1. ## Terminating Motion

For the dynamical system described by

dx/dt =x(x−1)(x+1)

1. (a) show that the motion is not terminating for theinitial condition x(0) = x0 = 1/2
2. (b) show that the motion is terminating for the initialcondition x(0) = x0 = 2
3. (c) for the initial condition given in (b) find an upperbound on the time required to reach +∞
4. (d) for the initial condition in (b) calculate the timerequired to reach +∞ exactly.

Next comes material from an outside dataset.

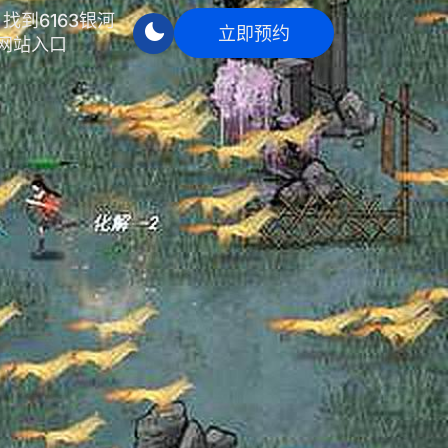
找到6163银河
立即预约
网站入口
立即预约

Please help I have really no idea where to even begin. I'm not sure what I'm even supposed to be showing! Can anyone give me a method?

2. ## Re: Terminating Motion

Then where in the world did you get this problem? Do you know what "x" is? Do you know what "t" is? The motion "terminates" when dx/dt= 0. Where does that happen?

3. ## Re: Terminating Motion

further from toying with it a bit the problem has got it wrong.

initial positions of $|x|<1$ lead to terminal motion.

positions of $|x|>1$ lead to non-terminal motion.

4. ## Re: Terminating Motion

Okay so it terminates at the points (0,0) (-1, 0) (1,0)

5. ## Re: Terminating Motion

It looks like you still don't understand the problem. For any x between 0 and 1: x is positive, x- 1 is negative, and x+ 1 is positive. Therefore, dx/dt= x(x- 1)(x+ 1) is negative. The solution with x(0)= 1/2 has dx/dt negative so x decreasing to x= 0 where it terminates so 1 (a) is incorrect- it does termininate. For any x larger than 1, all three terms, x, x- 1, and x+ 1 are positive so dy/dx= x(x+ 1)(x- 1) is positive. The solution with x(0)= 2 is increasing and does not terminate, x goes to infinity as the last two parts indicate. To answer the last two parts you will need to actually find x(t) by integrating, using "partial fractions".